The Gulfstream jet used to render Arar is of particular interest because its operator, according to a report in Britain's New Statesman two years ago by Stephen Grey, a British journalist who also writes for the Sunday Times of London and The New York Times, was "the US's Special Collection Service. It runs a fleet of luxury planes, as well as regular military transports, that has moved thousands of prisoners around the world since 11 September 2001."

The Special Collection Service (SCS) is a secret agency jointly operated by the NSA and the CIA. It doesn't officially exist, and is off the media's radar. Even seasoned security analysts who will usually discuss the most controversial subjects won't say a word about the SCS "unless of course they're willing to incur into the wrath of the NSA," notes a former intelligence official on condition of anonymity.

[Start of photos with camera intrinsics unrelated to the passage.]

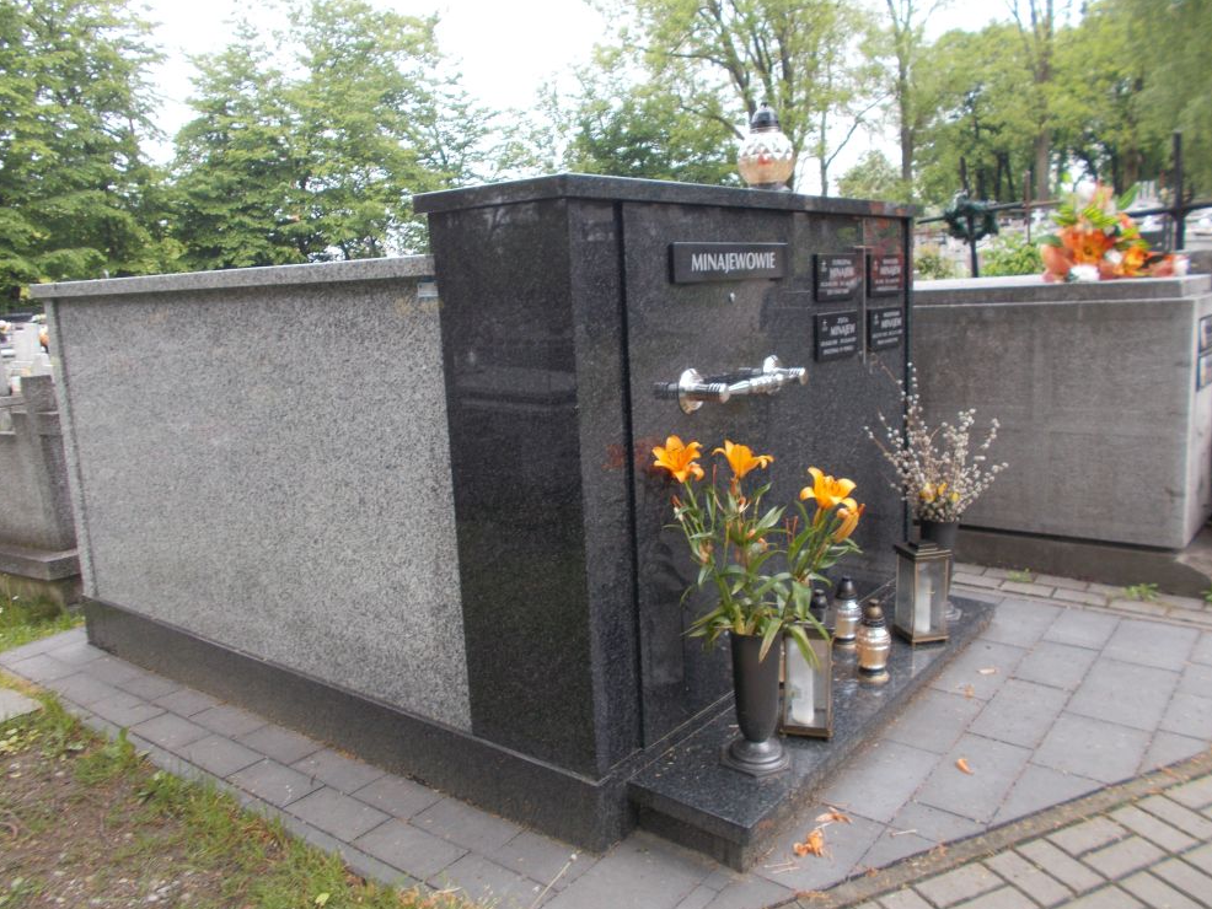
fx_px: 946
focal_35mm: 27
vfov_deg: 51.4
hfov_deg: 65.3
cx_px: 621
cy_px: 445
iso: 80
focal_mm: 4.6
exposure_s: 1/50
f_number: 3.2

According to a Greek investigation into the tapping of more than 100 Greek leaders' cell phones during the 2004 Athens' Olympics, some of the eavesdropped conversations were transmitted to a site near Laurel, Md. John Pike, an iconoclastic watchdog who heads GlobalSecurity.org., a think tank based in Virginia near the Pentagon, believes the area is home to the SCS headquarters.

What little is known about the SCS is due mainly to Pike. About a decade ago, in his prior job at the Federation of American Scientists, Pike posted on the Internet satellite photos of two buildings in a forested patch in Maryland. Pike said that SCS headquarters are disguised as a bland corporate campus, and that to receive communication from the field the SCS may be using State Department facilities.

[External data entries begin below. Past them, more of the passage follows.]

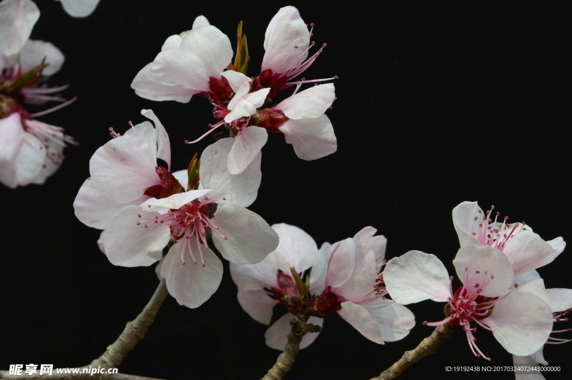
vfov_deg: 6.8
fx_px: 3215
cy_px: 190
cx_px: 286
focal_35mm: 202
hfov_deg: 10.2
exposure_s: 1/250
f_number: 18
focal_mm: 135
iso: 640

Claims that SCS performs such activities are discounted by Vincent Cannistraro, a former top official in the CIA's Directorate of Operations and a former Director of Intelligence Programs for the National Security Council. "The SCS doesn't operate domestically and doesn't target political subjects. It is a tactical tool deployed abroad to collect information about terrorist activities."

There's no dispute, however, that SCS personnel operate undercover. Overseas they set up sophisticated interception systems with code names like Oratory and Austin. Satellite relay stations for these intercepted communications are located in U.S. embassies -- and in Canadian, British, Australian and New Zealand embassies overseas as well, according to a Village Voice investigation.

Why have so few reporters followed Pike's lead? "Because it's a highly clandestine operation and the government is damn serious about it," Pike says.

Since 9/11, all government information collection efforts have intensified, and Cannistraro believes it's likely the SCS is now receiving the lion's share of the increased funding and personnel fed to the covert intelligence community.

Could agents from the SCS now be manning the U.S. rendering teams -- the so-called "special removal units?" This would accord with their urgent post-9/11 mandate: Become an active hunter of information rather than a passive collector. If SCS black ops teams are involved in the U.S.'s "extreme renditions," their job may be to compare the intelligence, however worthless, collected from outsourced torture to intelligence they've electronically intercepted.

On Wednesday, Sept. 20, an embarrassed Justice Department spokesman revised Mr. Gonzales' denials of the previous day. He said the Attorney General had intended to make only a narrow point: that deportations are now handled by the Department of Homeland Security, not the Department of Justice. Also on Wednesday, Representative Edward J. Markey (D-Mass.) introduced five "resolutions of inquiry" aimed at forcing the release of government documents related to the Arar case.

Under Congressional rules, the resolutions must be voted on in five House committees within 14 days, or Mr. Markey will be able to force a vote by the full House. If any inquiries are approved, it may be the first time even indirect official light is cast upon the Special Collection Service.